Mundell Fleming Model (1) : Kurva IS dan LM untuk Perekonomian Terbuka
Summary
TLDRThe video script delves into the Mando Fleming model, focusing on the revised IS-LM curves within an open economy context. It explains the concept of a small open economy, where the domestic interest rate aligns with the international rate due to perfect capital mobility. The script explores the relationship between the nominal and real exchange rates, the impact of exchange rate movements on net exports, and how these factors influence the IS curve. It also discusses the LM curve's vertical representation in an open economy, leading to the determination of equilibrium exchange rates and income levels.
Takeaways
- 🌐 The video discusses the Mando Fleming model in the context of an open economy, focusing on revised IS and LM curves.
- 💼 An open economy is characterized by international trade in goods and services, and capital transfers between countries.
- 💡 The net capital outflow is equivalent to the trade balance, which is the difference between national savings and investment.
- 🔍 In an open economy, the IS-LM model needs to be revised to include international trade and capital flows.
- 🌐 The concept of a small open economy is introduced, where the country does not influence the international interest rate, and domestic rates are determined by international rates adjusted for risk premium.
- 💰 The distinction between nominal and real exchange rates is explained, with the real exchange rate being the relative price of goods between two countries.
- 📈 The relationship between the real exchange rate and net exports is negative, meaning a lower real exchange rate leads to higher net exports.
- 📊 The revised IS curve in the Mando Fleming model shows the balance in the goods and services market, with net exports being a function of the real exchange rate.
- 🏦 The LM curve in the Mando Fleming model is vertical, indicating that the interest rate is determined by the international rate, reflecting the assumption of perfect capital mobility.
- 🔗 The equilibrium in the Mando Fleming model is found at the intersection of the revised IS and LM curves, representing the balance between the goods and money markets in an open economy.
Q & A
What is the main topic of the video script?
-The main topic of the video script is the discussion of the Mando Fleming model, specifically focusing on the revised IS and LM curves in the context of an open economy.
What is an open economy according to the script?
-An open economy is one where a country engages in export and import activities of goods and services, as well as the transfer of money or capital to and from other countries.
What is the relationship between net capital outflow and the trade balance in an open economy?
-In an open economy, the net capital outflow is equal to the trade balance, which is the difference between national saving (S) and investment (I).
What is the significance of the small open economy assumption in the Mando Fleming model?
-The small open economy assumption implies that the country does not have the power to influence the international interest rate, meaning domestic interest rates are determined by international rates.
What are the two types of exchange rates discussed in the script?
-The two types of exchange rates discussed are the nominal exchange rate, which is the relative price of one currency for another, and the real exchange rate, which represents the relative price of goods between two countries.
How is the real exchange rate related to the nominal exchange rate?
-The real exchange rate (epsilon) is calculated as the nominal exchange rate multiplied by the domestic price level divided by the foreign price level.
What is the relationship between the real exchange rate and net exports?
-There is a negative relationship between the real exchange rate and net exports.
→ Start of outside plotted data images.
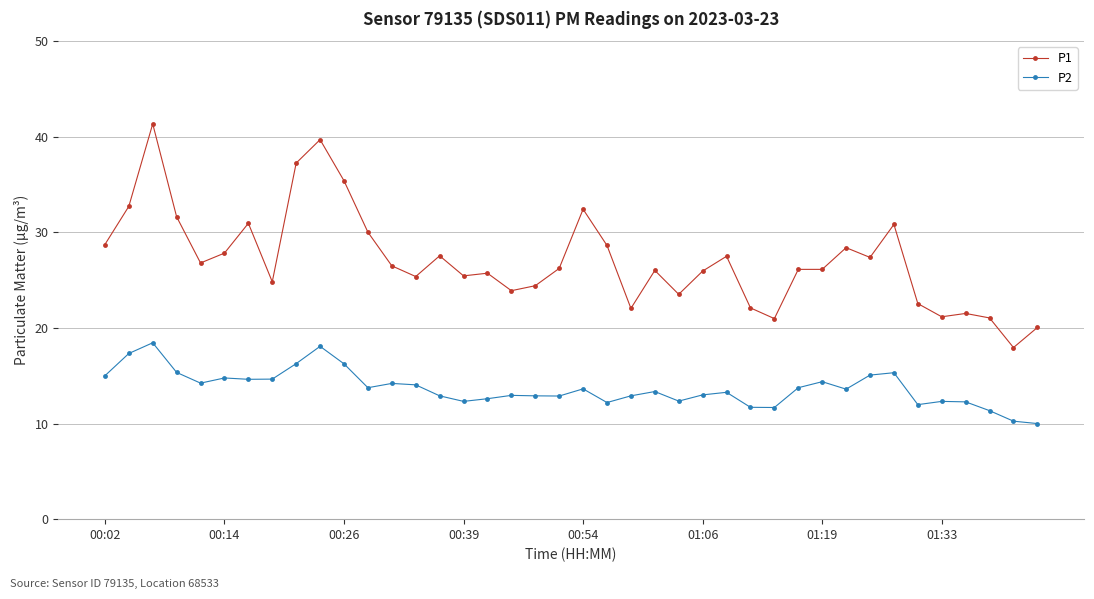

What is the smallest value displayed?

10.0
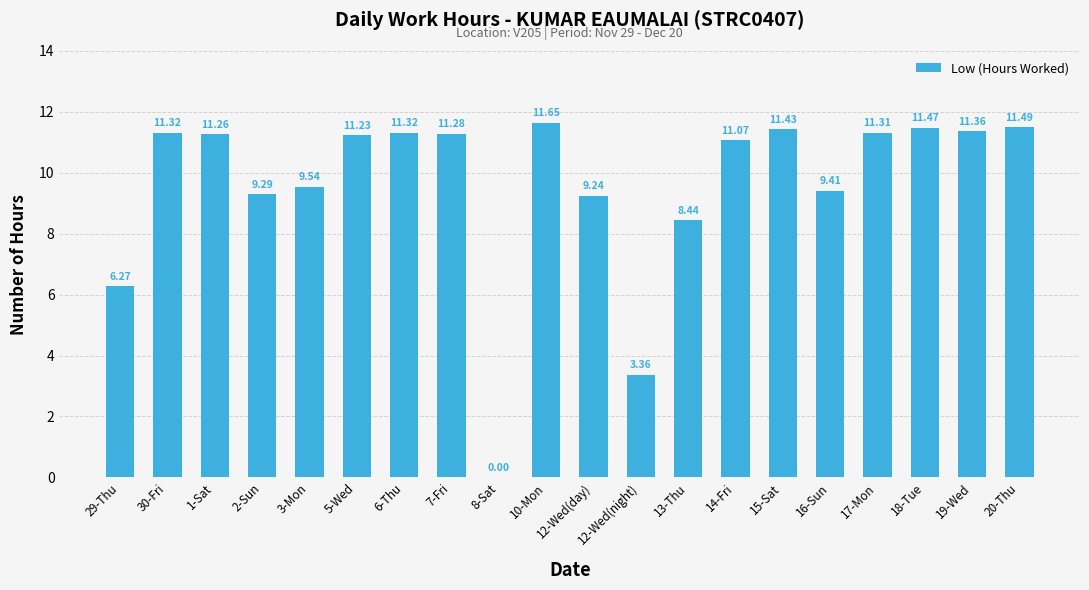

What is the ratio of the value at 5-Wed to the value at 3-Mon?

1.2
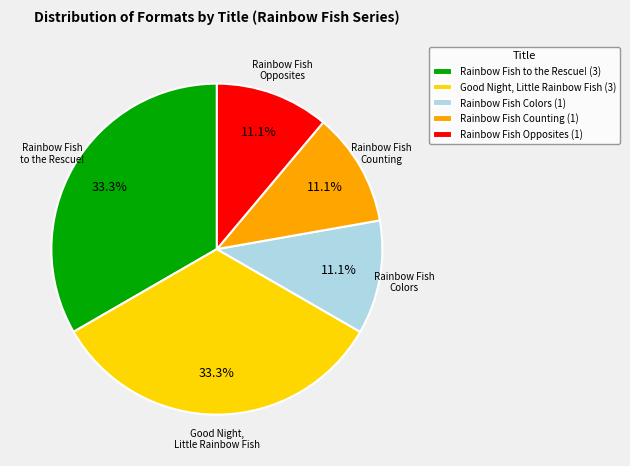

To the nearest percent, what is the average slice percentage?

20%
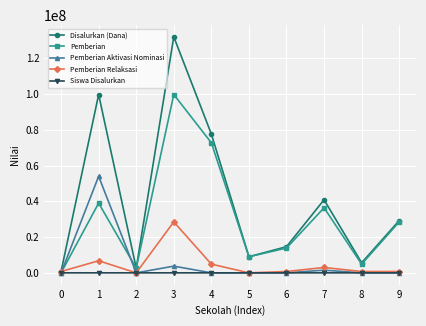

What is the difference between the maximum and second lowest values in the Pemberian series?

97125000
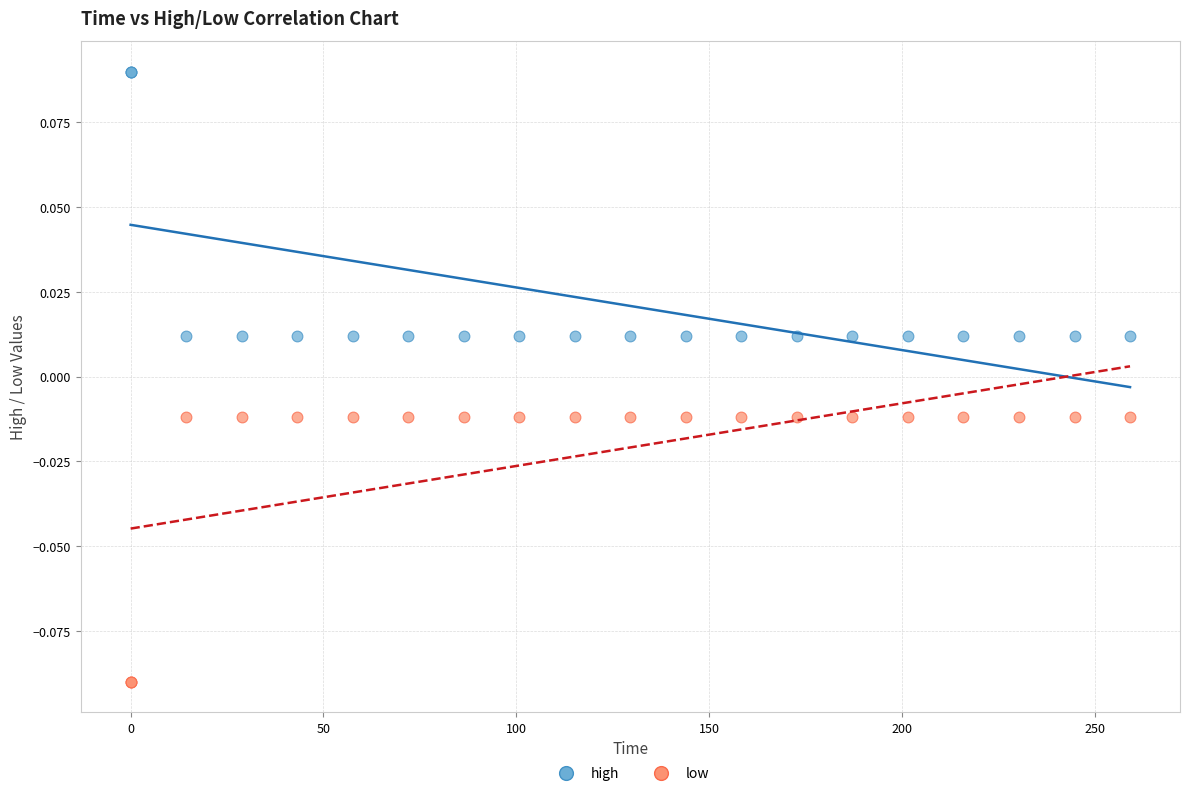

What are all the series names shown in the legend?

high, low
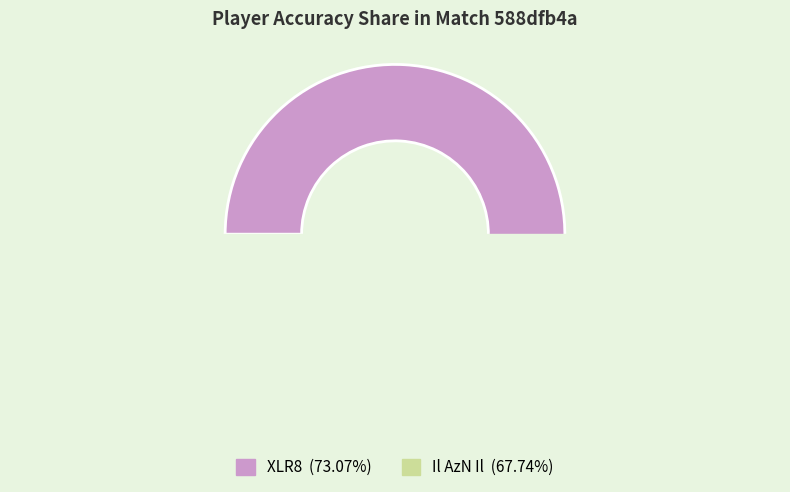

What percentage do XLR8 and Il AzN Il together represent?

100.0%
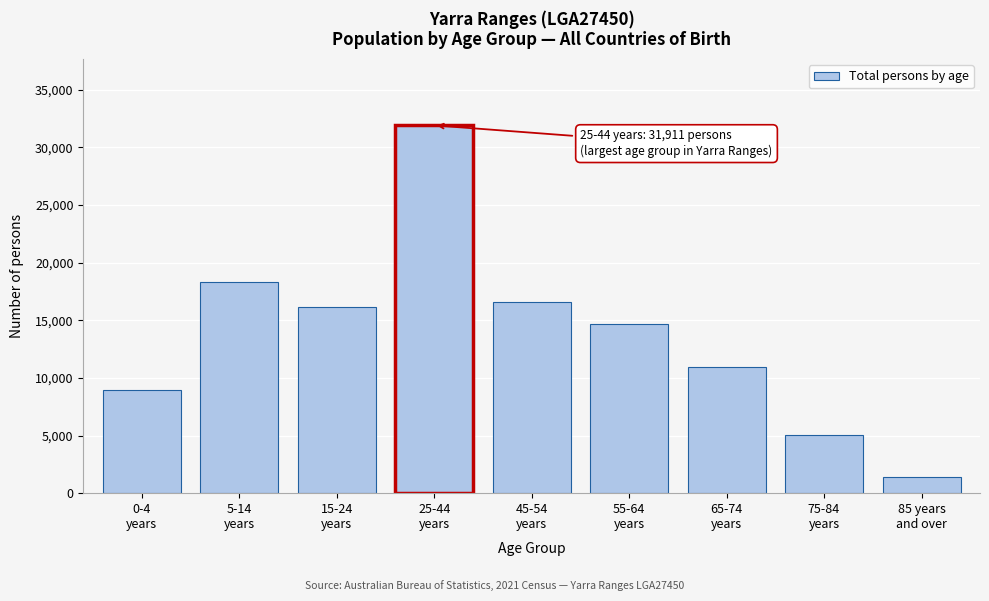

Reading left to right, list all the values displayed in this chart.

8981	18303	16133	31911	16605	14670	10933	5027	1428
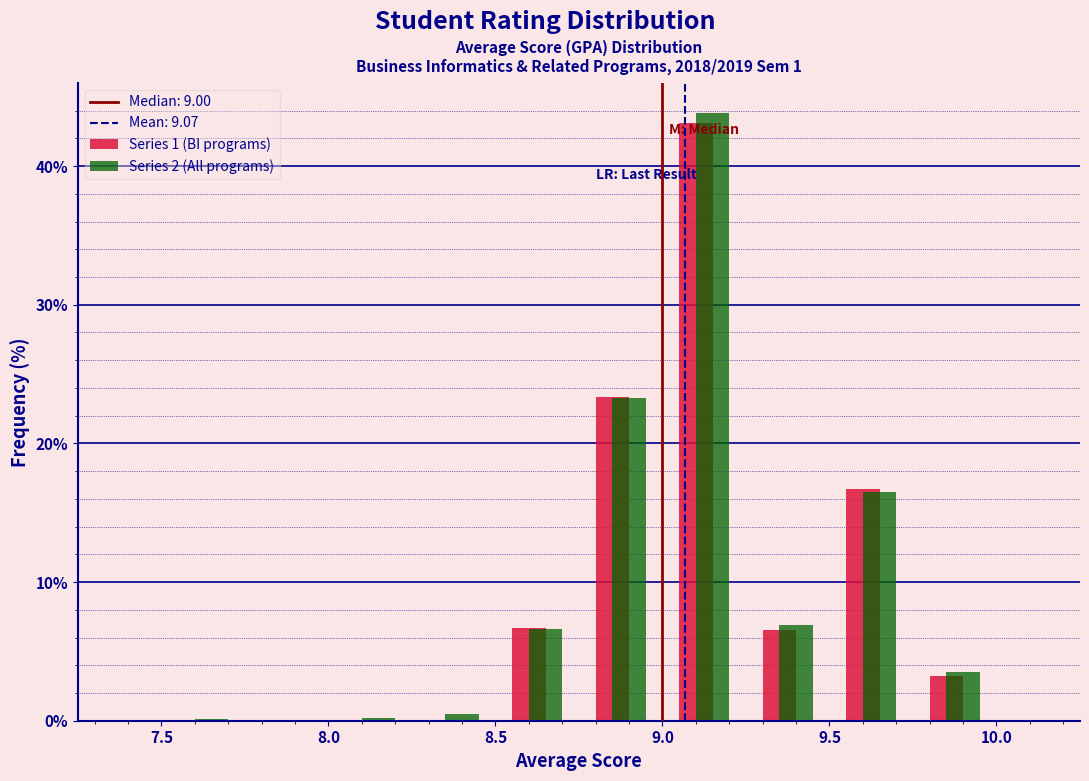

In the Series 1 (BI programs) series, which range on the x-axis has the tallest bar?

9.00 to 9.25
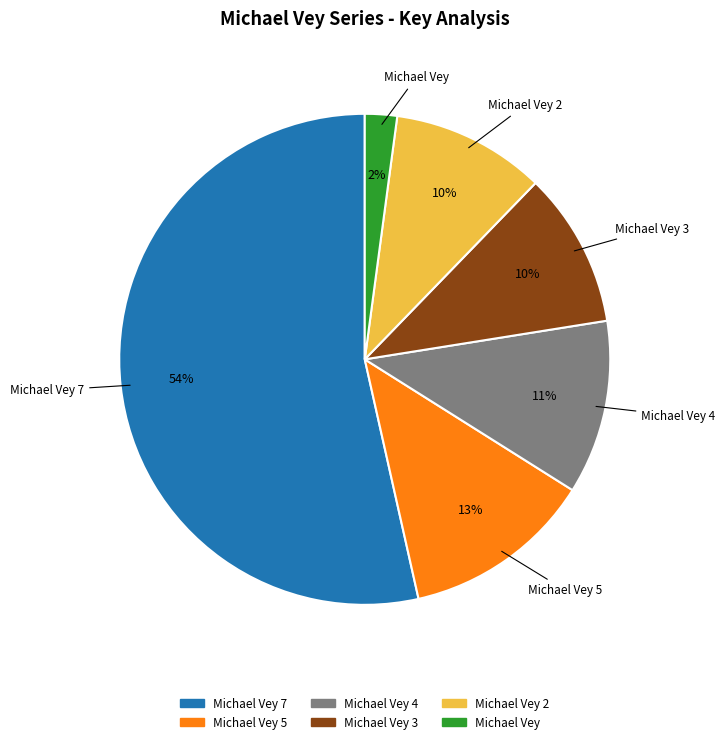

How many slices are in this pie chart?

6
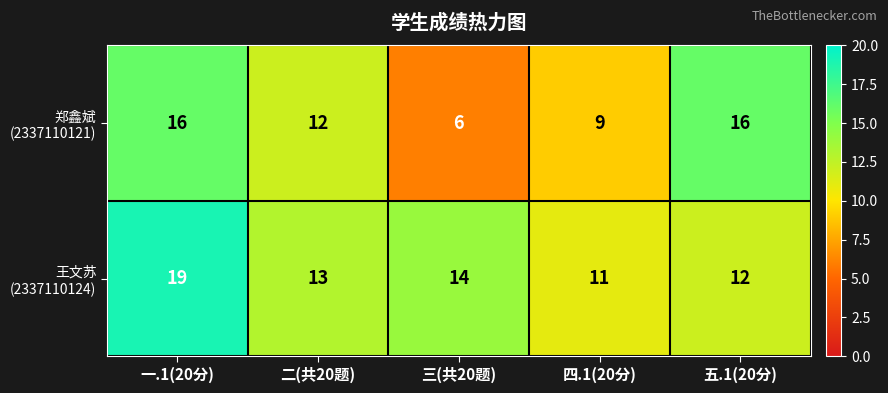

How many data points does each series have?

5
A lower real exchange rate means domestic goods are relatively cheaper, leading to higher exports and thus a higher net export.
How does the revised IS curve in the Mando Fleming model differ from the traditional IS curve?
-In the Mando Fleming model, the revised IS curve (IS*) represents the equilibrium in the goods market with an open economy, where the relationship is between the nominal exchange rate and income or output, rather than the interest rate and income or output as in the traditional IS curve.
What does the LM curve represent in the context of the Mando Fleming model?
-In the Mando Fleming model, the LM curve represents the equilibrium in the money market of an open economy, with the assumption that the domestic interest rate is equal to the international interest rate.
What is the significance of the intersection of the revised IS and LM curves in the Mando Fleming model?
-The intersection of the revised IS and LM curves represents the equilibrium exchange rate and the equilibrium level of income in an open economy, taking into account both the balance in the goods market and the money market.